Atlantic and Pacific Blue Fulmar

Ocean Wanderers and ID conundrums

I have already flagged up the potential for Pacific Fulmar ssp rodgersii to occur in the Western Palearctic in this book. The Blue Fulmar Pelagic made me wonder if the Barents Sea might be the place the first one is found. Recently Rónán McLaughlin sent me an image I had seen before (flagged up by Harry Hussey). It’s a Fulmar which Rónán saw 80 miles south of the Fastnet Light (beyond Cape Clear, Co. Cork) in February 2009 (the best time of year to look for uber rare seabirds). It looks amazing! I don’t know what’s going on really. The almost blackish ‘blue’ plumage tone puts me into mind of the darkest of the Pacific birds. It simply look too dark for an Atlantic Fulmar (isn’t it?). It also has a  more conspicuous brown wash to worn upperpart feathers- as per Pacific birds. However it’s not straightforward. Most Pacific birds have rather strikingly pale almost entirely yellow or orange/ yellow bill which is a tad slimmer than Atlantic birds. It contrasts very noticeably with the plumage of dark birds. The bill on this bird is dark toned/ dull greenish and not at all ideal for Pacific Fulmar claim. The tail is hard to read but does look to be a little darker than the worn rump feathers. It would be acceptable for a Pacific bird and seems to me to be too dark for an Atlantic bird. The ‘extra white’ in the primaries is also odd. With rather extensive white plumage in c 7 + primaries, with blackish tips  and white similarly in the greater primary coverts- this doesn’t seem right for very dark Pacific birds. However this is the kind of contrasty wing patterning can be seen on very pale Pacific birds– more so than Atlantic Fulmar. It has has a mottling of white over the mantle/back, scapulars and some secondary coverts. Strange! Almost a combination of the features of a very dark and a very light Pacific birds!

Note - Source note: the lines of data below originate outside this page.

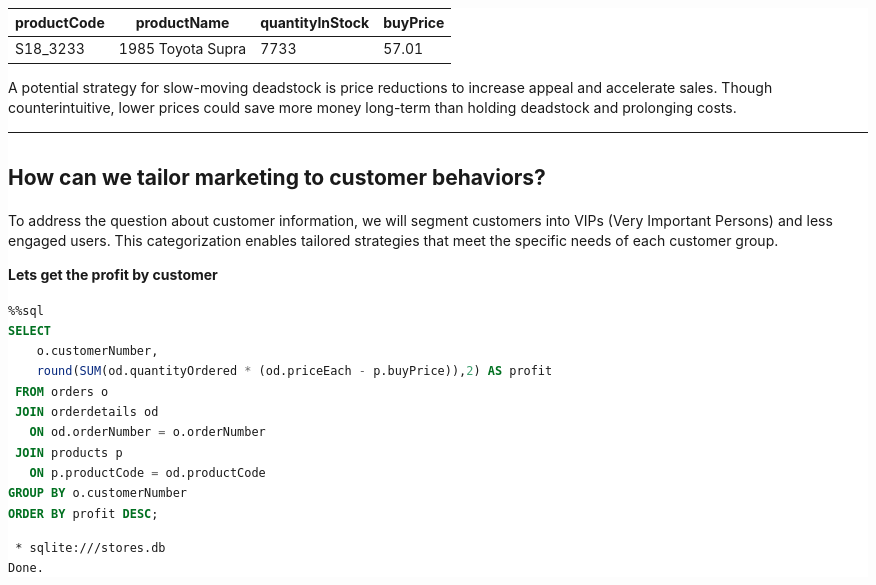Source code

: 
<table>
    <thead>
        <tr>
            <th>productCode</th>
            <th>productName</th>
            <th>quantityInStock</th>
            <th>buyPrice</th>
        </tr>
    </thead>
    <tbody>
        <tr>
            <td>S18_3233</td>
            <td>1985 Toyota Supra</td>
            <td>7733</td>
            <td>57.01</td>
        </tr>
    </tbody>
</table>



A potential strategy for slow-moving deadstock is price reductions to increase appeal and accelerate sales. Though counterintuitive, lower prices could save more money long-term than holding deadstock and prolonging costs.

---

<a id="Question_2"></a>
## How can we tailor marketing to customer behaviors?

To address the question about customer information, we will segment customers into VIPs (Very Important Persons) and less engaged users. This categorization enables tailored strategies that meet the specific needs of each customer group.

**Lets get the profit by customer**


```sql
%%sql
SELECT 
    o.customerNumber, 
    round(SUM(od.quantityOrdered * (od.priceEach - p.buyPrice)),2) AS profit
 FROM orders o
 JOIN orderdetails od 
   ON od.orderNumber = o.orderNumber
 JOIN products p 
   ON p.productCode = od.productCode
GROUP BY o.customerNumber
ORDER BY profit DESC;
```

     * sqlite:///stores.db
    Done.
    
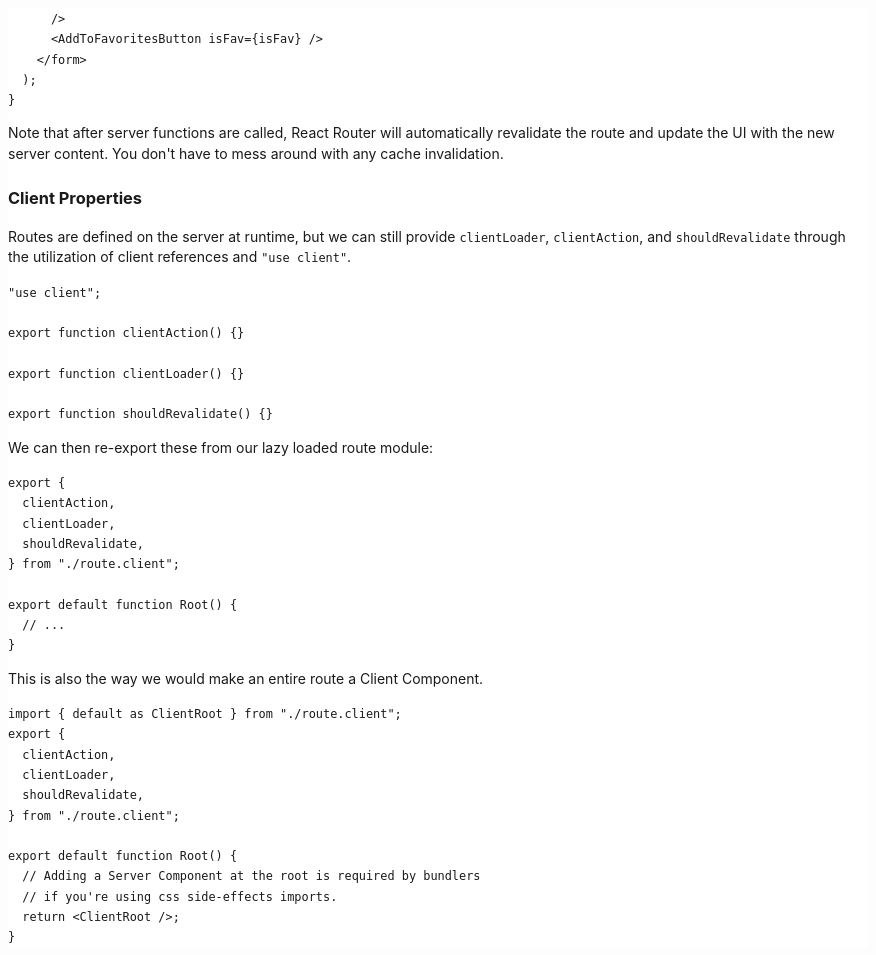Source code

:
 ```tsx
      />
      <AddToFavoritesButton isFav={isFav} />
    </form>
  );
}
```

Note that after server functions are called, React Router will automatically revalidate the route and update the UI with the new server content. You don't have to mess around with any cache invalidation.

### Client Properties

Routes are defined on the server at runtime, but we can still provide `clientLoader`, `clientAction`, and `shouldRevalidate` through the utilization of client references and `"use client"`.

```tsx filename=src/routes/root/client.tsx
"use client";

export function clientAction() {}

export function clientLoader() {}

export function shouldRevalidate() {}
```

We can then re-export these from our lazy loaded route module:

```tsx filename=src/routes/root/route.tsx
export {
  clientAction,
  clientLoader,
  shouldRevalidate,
} from "./route.client";

export default function Root() {
  // ...
}
```

This is also the way we would make an entire route a Client Component.

```tsx filename=src/routes/root/route.tsx lines=[1,11]
import { default as ClientRoot } from "./route.client";
export {
  clientAction,
  clientLoader,
  shouldRevalidate,
} from "./route.client";

export default function Root() {
  // Adding a Server Component at the root is required by bundlers
  // if you're using css side-effects imports.
  return <ClientRoot />;
}
```


[picking-a-mode]: ../start/modes
[react-server-components-doc]: https://react.dev/reference/rsc/server-components
[react-server-functions-doc]: https://react.dev/reference/rsc/server-functions
[use-client-docs]: https://react.dev/reference/rsc/use-client
[use-server-docs]: https://react.dev/reference/rsc/use-server
[route-module]: ../start/framework/route-module
[framework-mode]: ../start/modes#framework
[custom-framework]: ../start/data/custom
[parcel-rsc-doc]: https://parceljs.org/recipes/rsc/
[vite-plugin-rsc]: https://github.com/vitejs/vite-plugin-react/tree/main/packages/plugin-rsc
[match-rsc-server-request]: ../api/rsc/matchRSCServerRequest
[route-rsc-server-request]: ../api/rsc/routeRSCServerRequest
[rsc-static-router]: ../api/rsc/RSCStaticRouter
[create-call-server]: ../api/rsc/createCallServer
[get-rsc-stream]: ../api/rsc/getRSCStream
[rsc-hydrated-router]: ../api/rsc/RSCHydratedRouter
[express]: https://expressjs.com/
[node-fetch-server]: https://www.npmjs.com/package/@remix-run/node-fetch-server
[framework-rsc-template]: https://github.com/remix-run/react-router-templates/tree/main/unstable_rsc-framework-mode
[parcel-rsc-template]: https://github.com/remix-run/react-router-templates/tree/main/unstable_rsc-data-mode-parcel
[vite-rsc-template]: https://github.com/remix-run/react-router-templates/tree/main/unstable_rsc-data-mode-vite
[node-request-listener]: https://nodejs.org/api/http.html#httpcreateserveroptions-requestlistener
[hooks]: https://react.dev/reference/react/hooks
[vite-env-only]: https://github.com/pcattori/vite-env-only
[server-modules]: ../api/framework-conventions/server-modules
[client-modules]: ../api/framework-conventions/client-modules
[server-only-package]: https://www.npmjs.com/package/server-only
[client-only-package]: https://www.npmjs.com/package/client-only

Unusual Fulmar 80 miles south of Fastnet, Feb 2009. Rónán McLaughlin. Honestly? I reckon it has Pacific genes in it. Having a peculiar mix of  characters it can’t be claimed as Pacific or Atlantic with any certainty at present. What do you think?

And to compare, some excellent shots from Mark Darlaston of Atlantic Blue Fulmar off SW Britain . Mark wrote:

“I was very interested to see those pics of dark and double dark Fulmars on your recent Northern trips on We get these dark birds down here occasionally off Devon in a range of dark tones, usually in winter Jan-Mar. Most I’ve seen is five on a seawatch, typically when we might get a passage of 500-1000 light phase birds. So thought you may be interested in a few photos from Devon. By far the darkest (a double dark++), I’ve seen down here went past Berry head on 21/01/09.  I did a double take at first when it appeared as to what it was, even the bill appeared dark! Not good pics, but I was sat on a headland in a gale. 

And more recently a few pictures of a more typical dark bird off Devon on 08/03/11 from a boat.”

Above a very dark (presumed Atlantic Blue) off Berry head on 21 Jan 2009.

and below ‘intermediate’ Blues from a boat off  Devon on 8 March 2011. Mark Darlaston

One thought on “Atlantic and Pacific Blue Fulmar

  1. Alex Lees

    Autumn migration and wintering of northern fulmars (Fulmarus glacialis) from the Canadian high Arctic
    Mark L. Mallory, Jason A. Akearok, Darryl B. Edwards, Kieran O’Donovan and Cynthia D. Gilbert

    Five northern fulmars (Fulmarus glacialis) were tracked by satellite transmitters from their breeding colony in the Canadian high Arctic (Cape Vera, Devon Island, NT) to their wintering grounds in the northwest Atlantic Ocean. In both 2004 and 2005, fulmars left northern Baffin Bay in mid- to late September, and migrated south to Davis Strait in less than 1 week, after which movements were erratic. In October and November, the birds were widely distributed, but by December through March, they tended to remain in the Labrador Sea between 50 and 55°N. Average flight speed was 35 km/h with a maximum of 64 km/h, and over their entire transmission periods, the five traveled on average 84 km/day. Our work suggests that the North Atlantic northern fulmar population may be panmictic in winter, with the Labrador Sea as a key wintering site for fulmars from high Arctic Canada.